The city of Edmonton is looking at a bylaw change that could pave the way for the establishment of cannabis lounges if they are allowed after marijuana is legalized next year.

City looking at 'proactive' steps prior to July 2018 legalization of marijuana

Provincial and municipal governments are grappling with the implications of the legalization of marijuana next year. (CBC)

The city of Edmonton is looking at a zoning bylaw change that could pave the way for the establishment of cannabis lounges if they are allowed after marijuana is legalized in July 2018. 

In a report for city council, administration said these proposed amendments are a proactive step in getting ready for next year. 

"This new classification is intended to differentiate this use from other eating and drinking uses already defined in Zoning Bylaw 12800 (for example, bar and neighbourhood pubs)," city administration said in a report for next week's public hearing.

"Other jurisdictions, such as Denver, have found it necessary to provide places for tourists to consume cannabis — cannabis lounges would provide a land use classification to accommodate this activity."

If passed, the bylaw change won't mean cannabis lounges will necessarily be established. 

The province is responsible for setting rules on where and how cannabis is sold and where it can be consumed. 

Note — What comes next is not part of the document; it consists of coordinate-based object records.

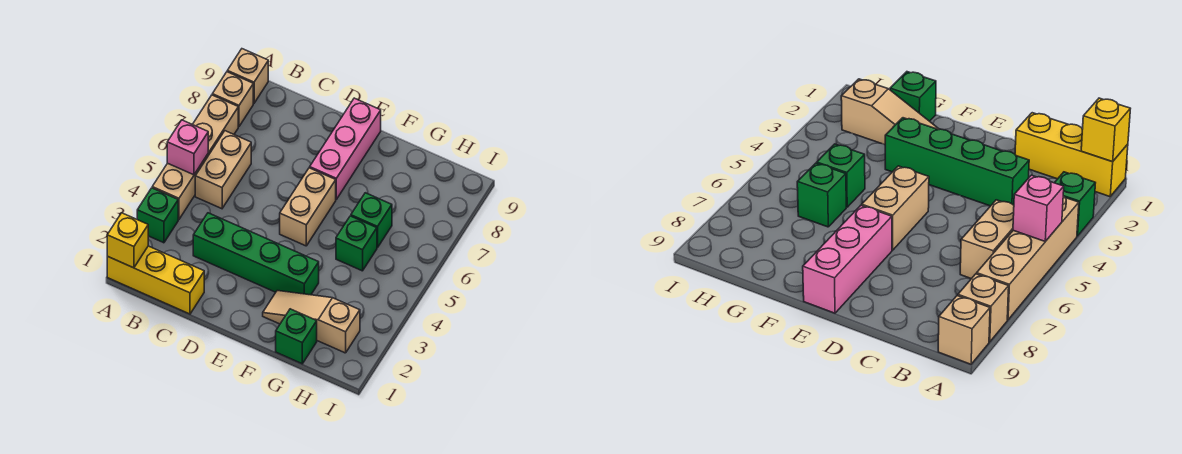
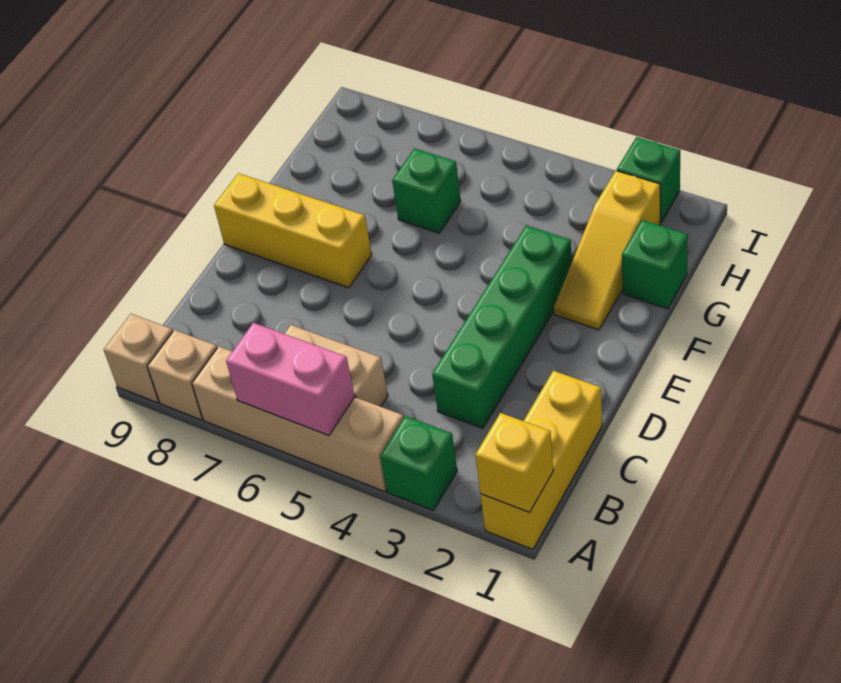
pink brick A5 level 2 -> pink brick A5:A6 level 2
tan brick E5:E6 level 1 -> none
pink brick E7:E9 level 1 -> yellow brick E7:E9 level 1
tan slope F2:H2 level 1 top H -> yellow slope F2:H2 level 1 top H
green brick G5 level 1 -> green brick I2 level 1

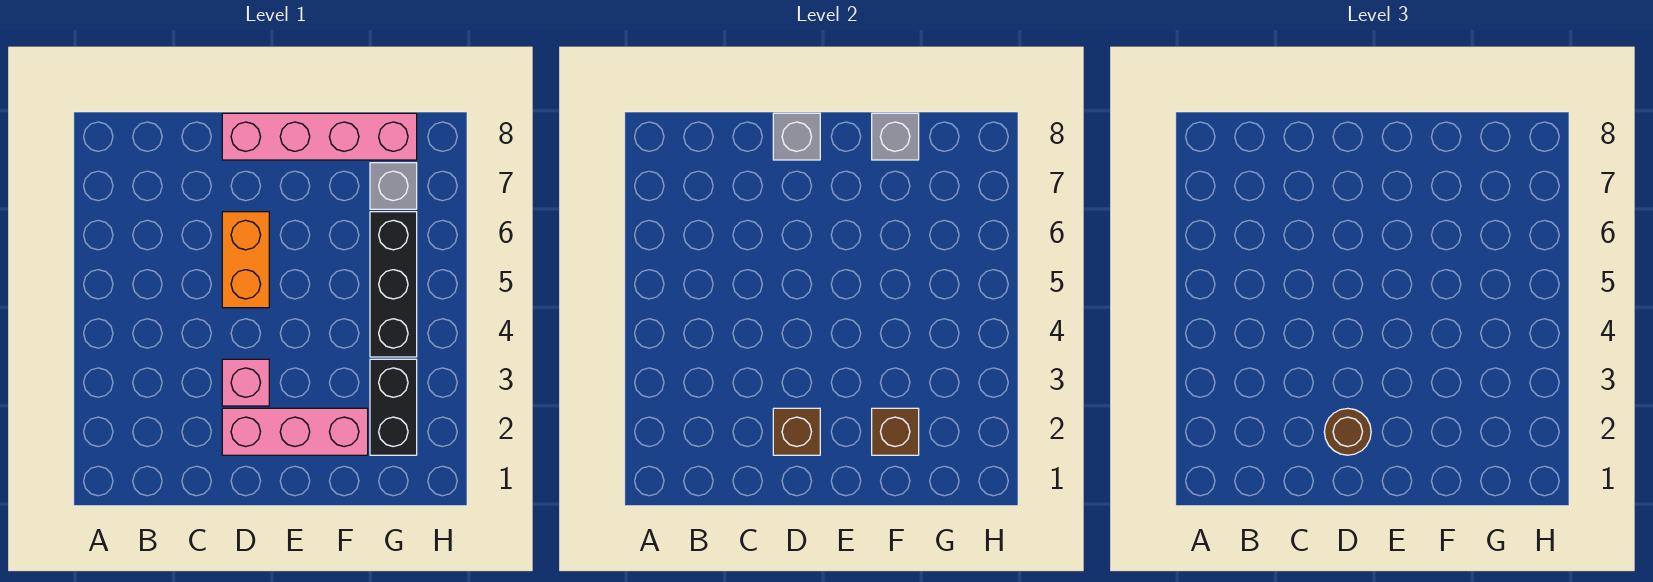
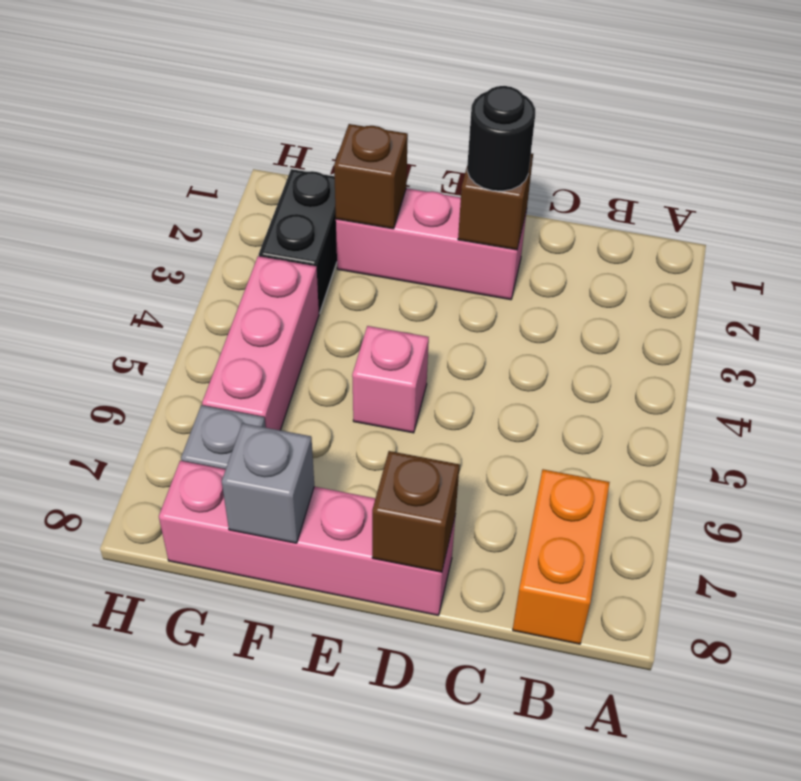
brown round brick D2 level 3 -> black round brick D2 level 3
pink brick D3 level 1 -> pink brick E5 level 1
orange brick D5:D6 level 1 -> orange brick B7:B8 level 1
grey brick D8 level 2 -> brown brick D8 level 2
black brick G4:G6 level 1 -> pink brick G4:G6 level 1

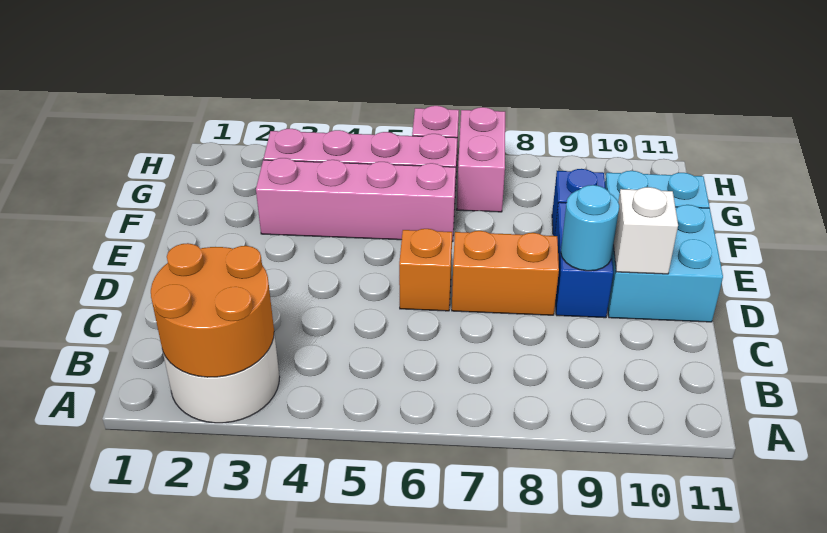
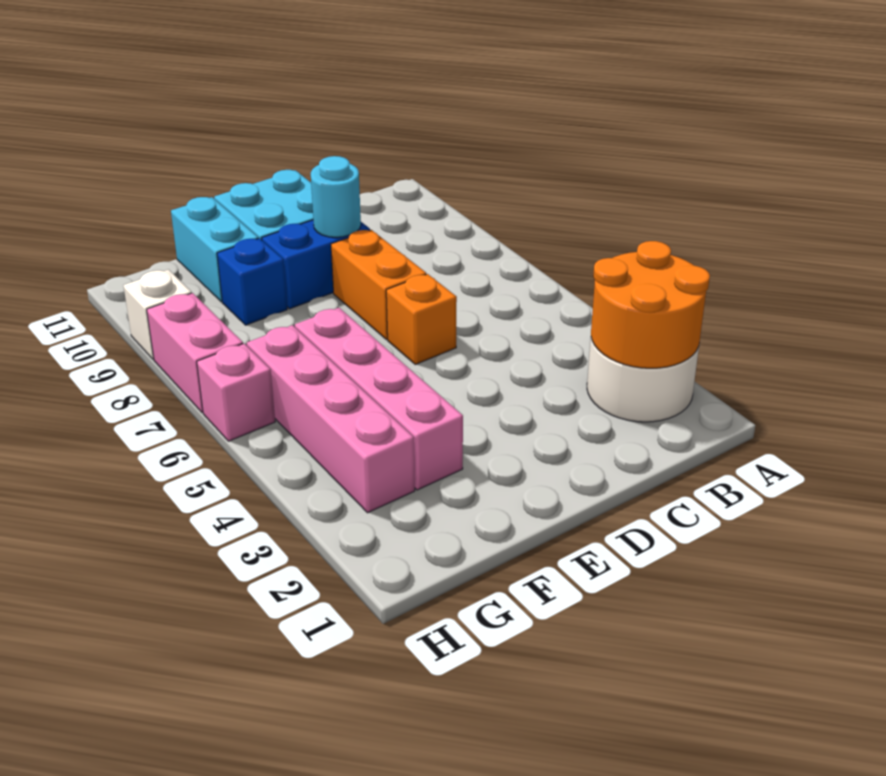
white brick D10 level 2 -> white brick H9 level 1
pink brick G7:H7 level 1 -> pink brick H7:H8 level 1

The Alberta government is consulting the public this summer through surveys and roundtable discussions. with a view to releasing a draft cannabis framework this fall. 

More work will have to be done on issues like zoning, development permits and separation distances, the report added.

Alberta will be ready 

The bylaw amendments also include a new use called "cannabis retail sales" to the bylaw. The report says this will it make it clear that these products won't be sold in convenience and general retail stores.

"These amendments will also ensure that future regulations for these uses can be applied from the outset, rather than creating the potential for legal non-conforming uses to result after federal legalization occurs," the report said.

The report noted the city has received 25 inquiries from people wanting to set up cannabis dispensaries. 

The city doesn't intend to get involved with people who grow marijuana at home as that is covered by the proposed federal legislation. But city administration plans to keep an eye on it just in case. 

City council is holding a public hearing on the proposed bylaw changes June 28.